**Problem details**
From the records below, copy each line that has the word "held" in it.

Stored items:
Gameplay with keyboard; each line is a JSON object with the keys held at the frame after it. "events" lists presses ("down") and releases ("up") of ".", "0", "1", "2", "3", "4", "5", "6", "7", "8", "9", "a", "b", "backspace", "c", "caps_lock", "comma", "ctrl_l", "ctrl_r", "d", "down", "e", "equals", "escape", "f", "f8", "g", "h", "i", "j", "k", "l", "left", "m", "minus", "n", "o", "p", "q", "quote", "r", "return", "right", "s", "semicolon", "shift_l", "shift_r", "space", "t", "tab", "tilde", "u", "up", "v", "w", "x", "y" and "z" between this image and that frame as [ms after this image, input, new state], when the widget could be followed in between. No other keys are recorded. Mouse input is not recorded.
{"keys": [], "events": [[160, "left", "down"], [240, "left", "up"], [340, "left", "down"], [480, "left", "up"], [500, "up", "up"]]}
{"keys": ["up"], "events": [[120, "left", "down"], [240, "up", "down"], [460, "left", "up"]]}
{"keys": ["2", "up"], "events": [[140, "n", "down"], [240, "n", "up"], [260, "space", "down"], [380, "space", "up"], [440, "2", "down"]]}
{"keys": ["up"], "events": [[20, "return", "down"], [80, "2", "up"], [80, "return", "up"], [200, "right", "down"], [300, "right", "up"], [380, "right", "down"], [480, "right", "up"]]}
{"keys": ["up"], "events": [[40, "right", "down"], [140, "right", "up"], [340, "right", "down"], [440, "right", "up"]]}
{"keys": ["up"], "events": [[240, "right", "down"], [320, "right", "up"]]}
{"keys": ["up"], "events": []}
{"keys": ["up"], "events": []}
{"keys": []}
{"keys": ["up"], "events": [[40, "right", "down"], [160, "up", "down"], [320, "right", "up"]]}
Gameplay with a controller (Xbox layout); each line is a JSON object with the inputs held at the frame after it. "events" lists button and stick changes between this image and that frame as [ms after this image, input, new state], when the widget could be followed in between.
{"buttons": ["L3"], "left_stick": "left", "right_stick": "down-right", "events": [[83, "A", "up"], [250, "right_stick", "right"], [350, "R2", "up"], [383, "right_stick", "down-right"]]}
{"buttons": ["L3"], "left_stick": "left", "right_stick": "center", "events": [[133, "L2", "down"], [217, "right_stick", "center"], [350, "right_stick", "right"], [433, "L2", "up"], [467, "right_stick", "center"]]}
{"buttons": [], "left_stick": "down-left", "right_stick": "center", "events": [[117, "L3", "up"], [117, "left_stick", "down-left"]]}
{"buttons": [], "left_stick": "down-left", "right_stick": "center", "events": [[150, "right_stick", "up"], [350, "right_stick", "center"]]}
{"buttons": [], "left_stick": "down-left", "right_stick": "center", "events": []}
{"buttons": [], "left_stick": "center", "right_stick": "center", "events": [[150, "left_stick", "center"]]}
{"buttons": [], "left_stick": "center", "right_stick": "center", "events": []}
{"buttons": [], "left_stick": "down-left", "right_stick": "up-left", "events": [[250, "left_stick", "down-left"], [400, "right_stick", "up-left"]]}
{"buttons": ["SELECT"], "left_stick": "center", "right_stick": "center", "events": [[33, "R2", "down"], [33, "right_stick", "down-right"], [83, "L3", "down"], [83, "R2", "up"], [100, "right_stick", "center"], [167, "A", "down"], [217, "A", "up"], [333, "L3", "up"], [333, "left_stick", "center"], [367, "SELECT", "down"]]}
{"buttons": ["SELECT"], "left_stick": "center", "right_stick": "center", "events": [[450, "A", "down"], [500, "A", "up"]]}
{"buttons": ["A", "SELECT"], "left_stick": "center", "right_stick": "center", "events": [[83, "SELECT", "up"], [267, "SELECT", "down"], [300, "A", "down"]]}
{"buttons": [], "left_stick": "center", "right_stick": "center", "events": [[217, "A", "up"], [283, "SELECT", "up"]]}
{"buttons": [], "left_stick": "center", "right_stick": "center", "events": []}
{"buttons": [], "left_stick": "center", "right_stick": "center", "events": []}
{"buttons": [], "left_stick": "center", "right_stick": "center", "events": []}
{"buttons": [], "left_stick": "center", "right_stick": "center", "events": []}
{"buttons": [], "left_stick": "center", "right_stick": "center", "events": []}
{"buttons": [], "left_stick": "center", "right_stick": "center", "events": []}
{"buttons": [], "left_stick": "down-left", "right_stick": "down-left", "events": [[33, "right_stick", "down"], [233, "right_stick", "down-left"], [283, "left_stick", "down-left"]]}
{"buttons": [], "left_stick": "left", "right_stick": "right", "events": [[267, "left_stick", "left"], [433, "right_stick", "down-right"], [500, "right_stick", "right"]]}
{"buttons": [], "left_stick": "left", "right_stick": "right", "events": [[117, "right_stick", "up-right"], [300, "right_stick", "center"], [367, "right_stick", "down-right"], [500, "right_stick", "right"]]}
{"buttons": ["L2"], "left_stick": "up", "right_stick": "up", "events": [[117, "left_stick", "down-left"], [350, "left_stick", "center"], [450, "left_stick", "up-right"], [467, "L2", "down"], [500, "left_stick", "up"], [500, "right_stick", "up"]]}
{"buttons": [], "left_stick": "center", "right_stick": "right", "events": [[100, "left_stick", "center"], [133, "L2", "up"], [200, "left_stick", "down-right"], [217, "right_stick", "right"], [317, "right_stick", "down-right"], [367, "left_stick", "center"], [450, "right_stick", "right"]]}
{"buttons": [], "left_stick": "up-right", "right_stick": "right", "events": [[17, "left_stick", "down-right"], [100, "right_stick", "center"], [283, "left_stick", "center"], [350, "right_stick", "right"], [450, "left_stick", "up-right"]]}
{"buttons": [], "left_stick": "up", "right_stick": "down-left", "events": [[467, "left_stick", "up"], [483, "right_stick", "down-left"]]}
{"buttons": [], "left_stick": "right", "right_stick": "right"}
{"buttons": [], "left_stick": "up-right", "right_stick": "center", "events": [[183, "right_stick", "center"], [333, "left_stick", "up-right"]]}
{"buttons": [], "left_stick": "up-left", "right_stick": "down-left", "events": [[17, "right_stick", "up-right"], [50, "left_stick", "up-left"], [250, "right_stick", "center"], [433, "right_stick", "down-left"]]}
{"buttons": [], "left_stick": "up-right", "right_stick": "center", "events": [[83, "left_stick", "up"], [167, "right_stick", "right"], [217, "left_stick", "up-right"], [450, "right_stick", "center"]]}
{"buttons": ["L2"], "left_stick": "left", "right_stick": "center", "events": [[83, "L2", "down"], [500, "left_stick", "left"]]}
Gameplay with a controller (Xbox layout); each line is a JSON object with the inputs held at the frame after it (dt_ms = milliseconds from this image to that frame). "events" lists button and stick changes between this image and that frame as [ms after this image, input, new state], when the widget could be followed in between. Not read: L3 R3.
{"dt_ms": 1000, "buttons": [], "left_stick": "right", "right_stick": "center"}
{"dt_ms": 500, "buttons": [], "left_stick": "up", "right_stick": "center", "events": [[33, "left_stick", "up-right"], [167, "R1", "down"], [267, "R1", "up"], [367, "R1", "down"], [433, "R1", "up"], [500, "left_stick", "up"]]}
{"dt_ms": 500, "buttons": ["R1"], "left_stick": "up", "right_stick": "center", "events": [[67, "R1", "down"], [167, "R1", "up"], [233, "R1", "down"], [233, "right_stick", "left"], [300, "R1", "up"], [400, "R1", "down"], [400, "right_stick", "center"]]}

**Exercise answer**
Gameplay with keyboard; each line is a JSON object with the keys held at the frame after it. "events" lists presses ("down") and releases ("up") of ".", "0", "1", "2", "3", "4", "5", "6", "7", "8", "9", "a", "b", "backspace", "c", "caps_lock", "comma", "ctrl_l", "ctrl_r", "d", "down", "e", "equals", "escape", "f", "f8", "g", "h", "i", "j", "k", "l", "left", "m", "minus", "n", "o", "p", "q", "quote", "r", "return", "right", "s", "semicolon", "shift_l", "shift_r", "space", "t", "tab", "tilde", "u", "up", "v", "w", "x", "y" and "z" between this image and that frame as [ms after this image, input, new state], when the widget could be followed in between. No other keys are recorded. Mouse input is not recorded.
Gameplay with a controller (Xbox layout); each line is a JSON object with the inputs held at the frame after it. "events" lists button and stick changes between this image and that frame as [ms after this image, input, new state], when the widget could be followed in between.
Gameplay with a controller (Xbox layout); each line is a JSON object with the inputs held at the frame after it (dt_ms = milliseconds from this image to that frame). "events" lists button and stick changes between this image and that frame as [ms after this image, input, new state], when the widget could be followed in between. Not read: L3 R3.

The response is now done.